═════ DOCUMENT EXTRACT
What was your winning bid?


----------



## ducati996 (Dec 27, 2003)

$105 bucks and I bid against myself, I could of had it for $100


----------



## guest2 (Dec 27, 2003)

Duc

Did the seller forget to post a reserve? Sounds like a great deal!!


----------



## ducati996 (Dec 27, 2003)

No reserve posted....so honestly I wont get my hopes up
We shall see

Ducati


----------



## ducati996 (Dec 27, 2003)

Just spoke with the seller earlier....its legit and I will pick it up next week sometime....It actually was only $95 bucks....
I'm never this lucky :smoking: 


Ducati


----------



## Live Oak (Dec 22, 2003)

That is one heck of a great deal! :thumbsup: Congratulations and hope is all works out.


----------



## ducati996 (Dec 27, 2003)
══════════
═════ RECORDED INFORMATION
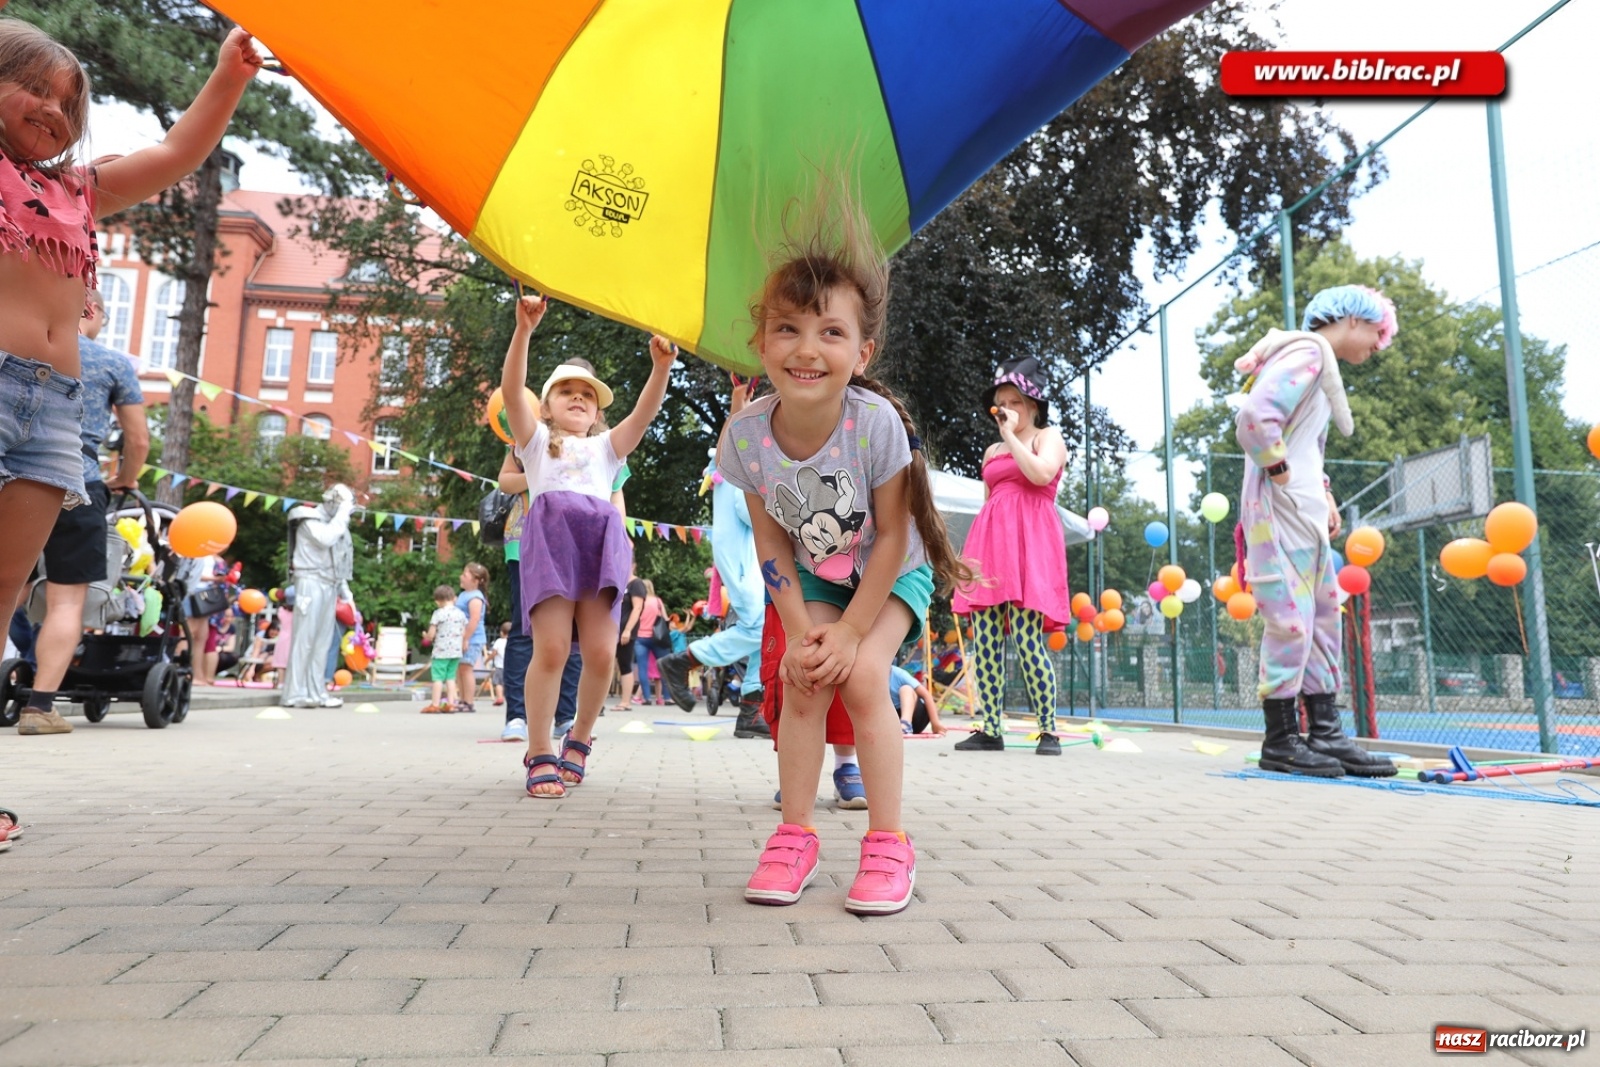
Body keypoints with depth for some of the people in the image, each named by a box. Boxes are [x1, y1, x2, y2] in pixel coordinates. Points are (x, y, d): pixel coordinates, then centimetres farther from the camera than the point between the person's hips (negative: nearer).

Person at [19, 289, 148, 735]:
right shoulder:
══════════
## ASSIGNED TASK A
Please copy from the forum thread, word for word, the passage starting at "No reserve posted....so" and ending at "only $95 bucks....".
## ASSIGNED TASK B
List every dollar amount given in the forum thread.

## YOUR RESPONSE A
No reserve posted....so honestly I wont get my hopes up
We shall see

Ducati


----------



## ducati996 (Dec 27, 2003)

Just spoke with the seller earlier....its legit and I will pick it up next week sometime....It actually was only $95 bucks....

## YOUR RESPONSE B
$105, $100, $95